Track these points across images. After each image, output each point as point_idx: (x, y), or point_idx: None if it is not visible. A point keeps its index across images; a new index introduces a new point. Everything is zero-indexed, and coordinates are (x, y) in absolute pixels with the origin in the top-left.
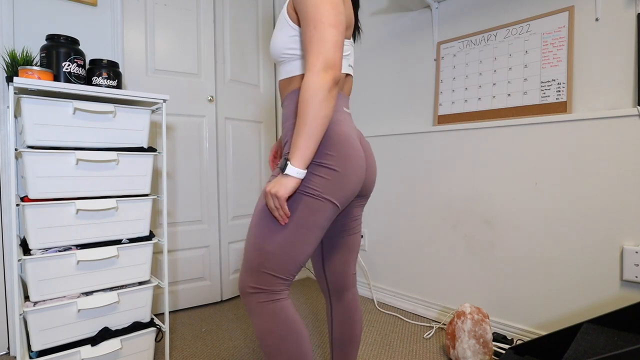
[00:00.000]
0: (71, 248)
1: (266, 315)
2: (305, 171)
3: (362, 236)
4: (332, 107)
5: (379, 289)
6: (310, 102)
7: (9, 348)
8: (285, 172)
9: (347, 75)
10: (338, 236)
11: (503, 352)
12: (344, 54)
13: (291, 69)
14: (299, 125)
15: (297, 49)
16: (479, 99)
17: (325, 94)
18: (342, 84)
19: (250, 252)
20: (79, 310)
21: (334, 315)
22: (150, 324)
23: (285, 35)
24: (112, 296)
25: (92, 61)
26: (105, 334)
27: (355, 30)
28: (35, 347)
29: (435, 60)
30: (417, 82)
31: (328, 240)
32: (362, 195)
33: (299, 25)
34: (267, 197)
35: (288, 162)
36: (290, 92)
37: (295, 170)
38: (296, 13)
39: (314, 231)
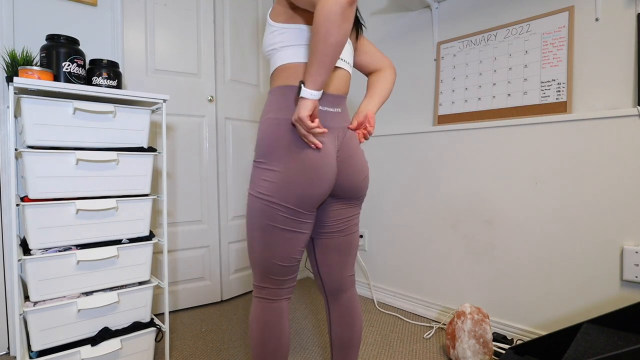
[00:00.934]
0: (71, 248)
1: (254, 309)
2: (320, 92)
3: (361, 236)
4: (344, 33)
5: (379, 289)
6: (320, 29)
7: (9, 348)
8: (300, 95)
9: (337, 68)
10: (330, 237)
11: (503, 352)
12: None
13: (273, 62)
14: (311, 52)
15: (276, 43)
16: (479, 99)
17: (336, 19)
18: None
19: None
20: (79, 310)
21: (332, 316)
22: (150, 324)
23: (267, 33)
24: (112, 296)
25: (92, 61)
26: (105, 334)
27: (358, 27)
28: (35, 347)
29: (435, 60)
30: (417, 82)
31: (320, 241)
32: (350, 197)
33: (277, 21)
34: (296, 126)
35: (302, 86)
36: (272, 89)
37: (309, 92)
38: (288, 5)
39: (275, 233)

→ **TASK BRIEF**
All entries above must be duplicated exactly; please omit any picture they hold.

→ **WRITTEN RESPONSE**
Track these points across images. After each image, output each point as point_idx: (x, y), or point_idx: None if it is not visible. A point keeps its index across images; a new index introduces a new point. Everything is zero-indexed, and coordinates are (x, y) in absolute pixels with the origin in the top-left.
[00:00.000]
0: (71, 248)
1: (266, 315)
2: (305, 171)
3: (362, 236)
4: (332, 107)
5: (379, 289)
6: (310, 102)
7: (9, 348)
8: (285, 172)
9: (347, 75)
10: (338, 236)
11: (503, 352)
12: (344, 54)
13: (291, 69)
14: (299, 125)
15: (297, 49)
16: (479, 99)
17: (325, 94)
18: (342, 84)
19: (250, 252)
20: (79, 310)
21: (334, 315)
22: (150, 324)
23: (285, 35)
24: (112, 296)
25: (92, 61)
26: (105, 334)
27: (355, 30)
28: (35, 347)
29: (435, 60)
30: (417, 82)
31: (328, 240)
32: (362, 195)
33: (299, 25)
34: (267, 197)
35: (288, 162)
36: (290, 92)
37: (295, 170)
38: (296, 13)
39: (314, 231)
[00:00.934]
0: (71, 248)
1: (254, 309)
2: (320, 92)
3: (361, 236)
4: (344, 33)
5: (379, 289)
6: (320, 29)
7: (9, 348)
8: (300, 95)
9: (337, 68)
10: (330, 237)
11: (503, 352)
12: None
13: (273, 62)
14: (311, 52)
15: (276, 43)
16: (479, 99)
17: (336, 19)
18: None
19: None
20: (79, 310)
21: (332, 316)
22: (150, 324)
23: (267, 33)
24: (112, 296)
25: (92, 61)
26: (105, 334)
27: (358, 27)
28: (35, 347)
29: (435, 60)
30: (417, 82)
31: (320, 241)
32: (350, 197)
33: (277, 21)
34: (296, 126)
35: (302, 86)
36: (272, 89)
37: (309, 92)
38: (288, 5)
39: (275, 233)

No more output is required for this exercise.